Because of the no-fly restriction that goes into effect at midnight Feb. 7 and runs through midnight Feb. 24, Wildlife Services cannot conduct aerial control runs within 45 nautical miles around the Games.
That means coyote pairs, particularly those in Utah County — who mate and establish their territory during January, February and March — won't have to worry about shooters in helicopters who generally focus on killing them during the winter snows.
Ranchers believe the restrictions will mean more lambs will be killed this spring.
"If we go up in the early spring and take a mating pair from a target area, we can stop the killing of livestock (in that area)," said Seth Winterton,
compliance manager for the state division of the Department of Agriculture and Food. "This year, obviously during the Olympics, we can't fly, and this is our winter tool."
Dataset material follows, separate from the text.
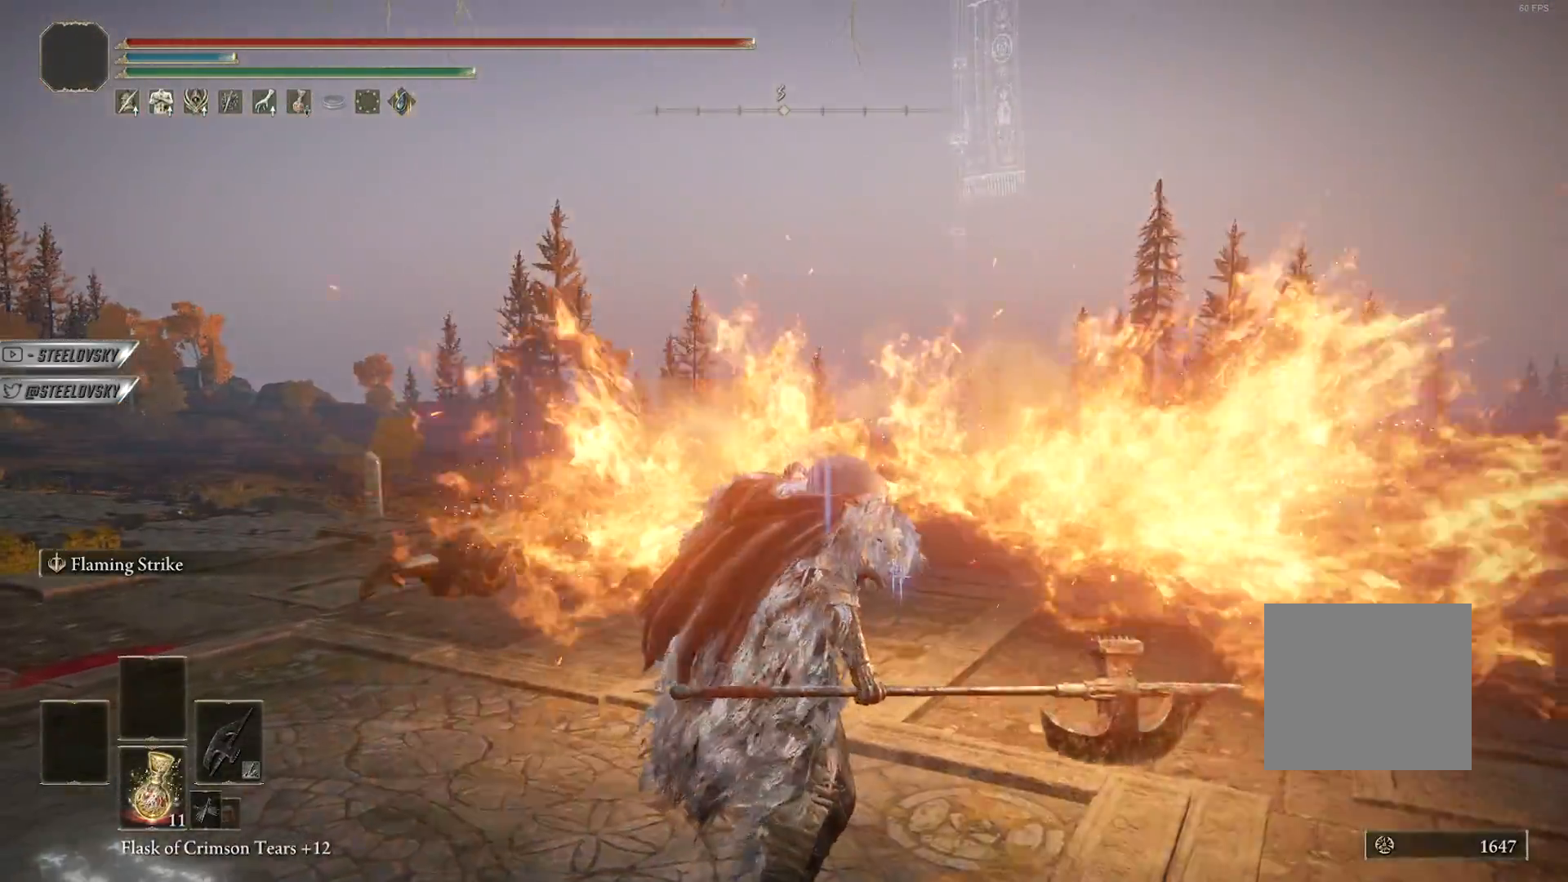
{"buttons": [], "left_stick": "up", "right_stick": "center", "events": [[50, "right_stick", "left"], [350, "right_stick", "center"]]}
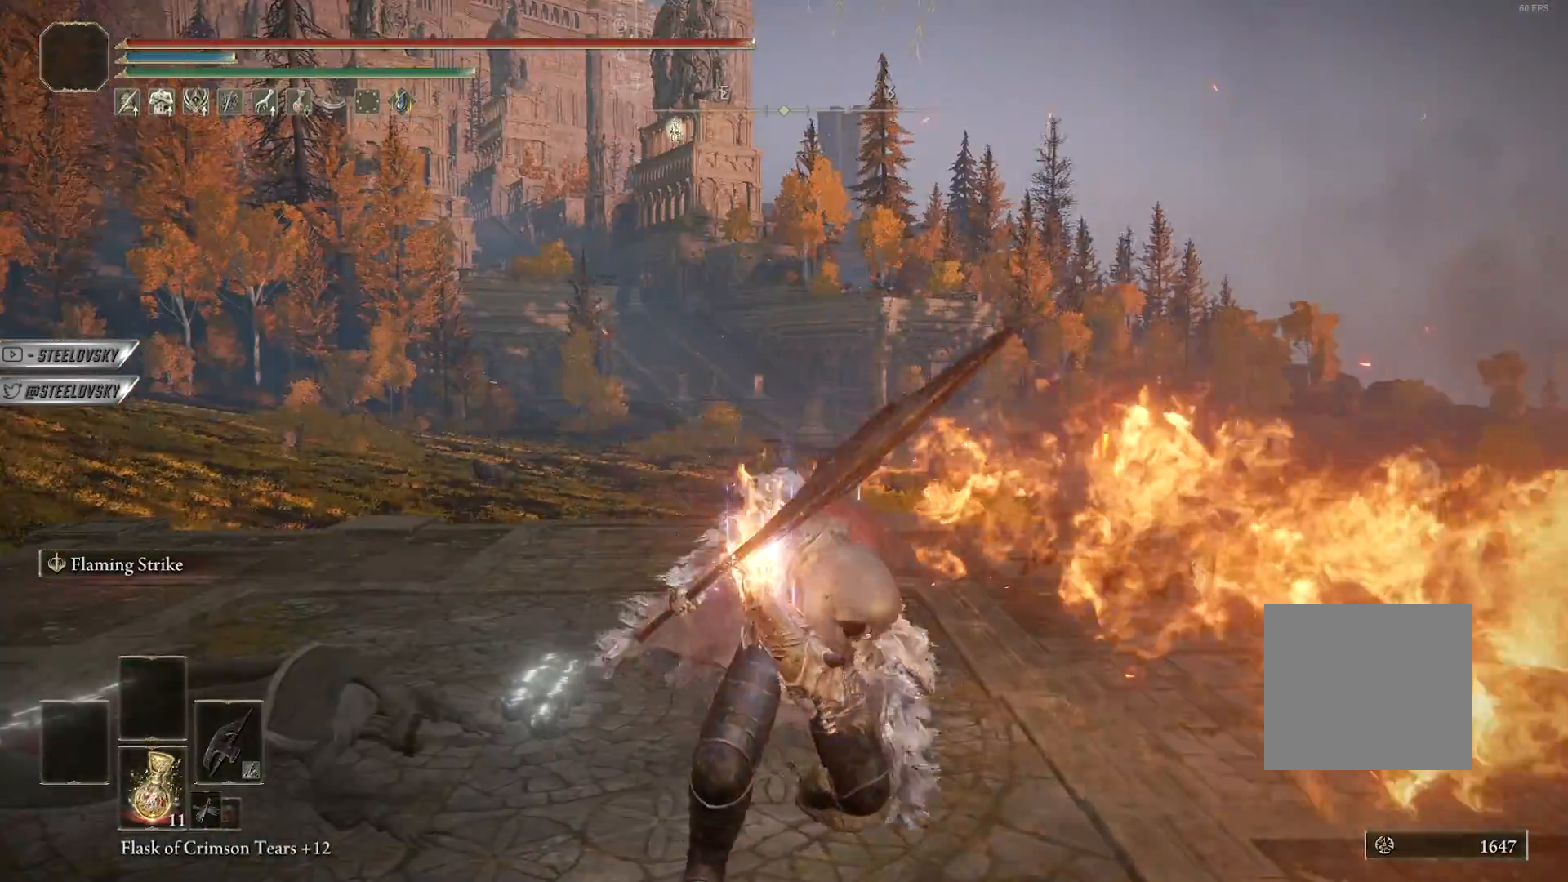
{"buttons": [], "left_stick": "up", "right_stick": "down-left", "events": [[383, "right_stick", "down-left"]]}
"We fly helicopters after fresh snowfall because we can follow the tracks," said Mike Bodenshuk, state Wildlife Services director. "February's our best month for snowstorms."
Winterton said coyotes are killed as needed and not in specifically targeted quotas. He did not want to release numbers because he said it changes every year from area to area. "If a coyote isn't eating sheep, it is not a problem," he said.
Yearlings are not a concern, Bodenshuk said, noting it is the adult coyotes that are targeted during the time they mate and before pups can be born. Coyotes bear litters of five to six young about two months after they mate.
Bodenshuk said if a coyote pair can be eliminated during January and February, it leaves a territory unclaimed for a significant time and the sheep in that area have a better chance for survival.
If the territorial pair are left free to roam, they kill lambs and ewes with abandon as they work at feeding their newborn pups.
"It certainly is (a critical time)," said Vern Wilson, a rancher in the West Mountain area. "Without that control on the lambing grounds, they're free."
Wilson said predator control "is an uphill shot anyway" because coyotes are so clever and adaptable.
"They're the smartest creatures," he said. "We have to control them year-round. You can't just leave out a couple of weeks."
Ranchers are not allowed to use poison to control the coyote population, and traps and snares are problematical and have limited success, he said.
Bodenshuk said he is painfully aware that sitting out the two-week period during the Olympics will impact ranchers and their herds.
"We try to protect sheep while minimizing the damage to the wildlife," he said. "Coyotes above 7,000 feet are feeding their pups during January, February and March. That's when they're taking lambs and ewes, so we target the adults. If we wait until July, we have yearlings, pups and pairs."
"If we can do a good job now, we don't have the problems later. This is critical to us, the sheep and the wildlife."
During the two-week period, control personnel will not be idle. They'll be concentrating on other areas of the state with predator problems, he said. "Actually, the closure only affects a handful of areas," he said. "The problem is, for the rancher it affects, it's a big problem."
Bodenshuk said Monday's storm was a godsend because the helicopters will be up before the no-fly zone goes into effect, increasing opportunities to kill a number of coyotes before the Games.